Kansas and Missouri officials are working to persuade more people to get COVID-19 vaccinations.


State News

May 3, 2021 - 9:28 AM

Photo by (Jacquelyn Martin/Pool/Getty Images/TNS)

KANSAS CITY, Mo. (AP) — Vaccination rates vary widely across Kansas and Missouri as officials work to persuade more people to get the coronavirus shots.

Statistics on the vaccination campaign show some communities making good progress distributing the shots while other, often rural areas, lag behind. In Kansas, a 26-percentage point gap exists between the county with the highest vaccination rate and the lowest. In Missouri, that gap is 33 percentage points.

The disparity could lead to islands of places where new infections are limited because of vaccinations next to places that continue to see hospitalizations linked to the virus, The Kansas City Star reports.

“The higher vaccinated counties will have less disease and less impact,” said Lee Norman, secretary of the Kansas Department of Health and Environment.

Alan Morgan, CEO of the National Rural Health Association, said there could be lingering problems if rural and urban areas aren’t vaccinated at the same rates.

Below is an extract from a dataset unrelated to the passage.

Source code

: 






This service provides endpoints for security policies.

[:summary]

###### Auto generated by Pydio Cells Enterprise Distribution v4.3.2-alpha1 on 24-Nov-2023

“We’re a mobile society, and if you have adjacent rural towns and rural communities not vaccinated, you’re still allowing this pandemic to continue into the future,” Morgan said.

Overall, 38% of all Kansans have received at least one dose of a coronavirus vaccine and 37% of Missourians have received at least one dose.

In both states, health officials are turning their attention to smaller clinics and more personal approaches to help reach people who are hesitant to get the vaccine.

“We want to make sure we reach all people in all counties and there’s still a lot of work to be done,” Norman said.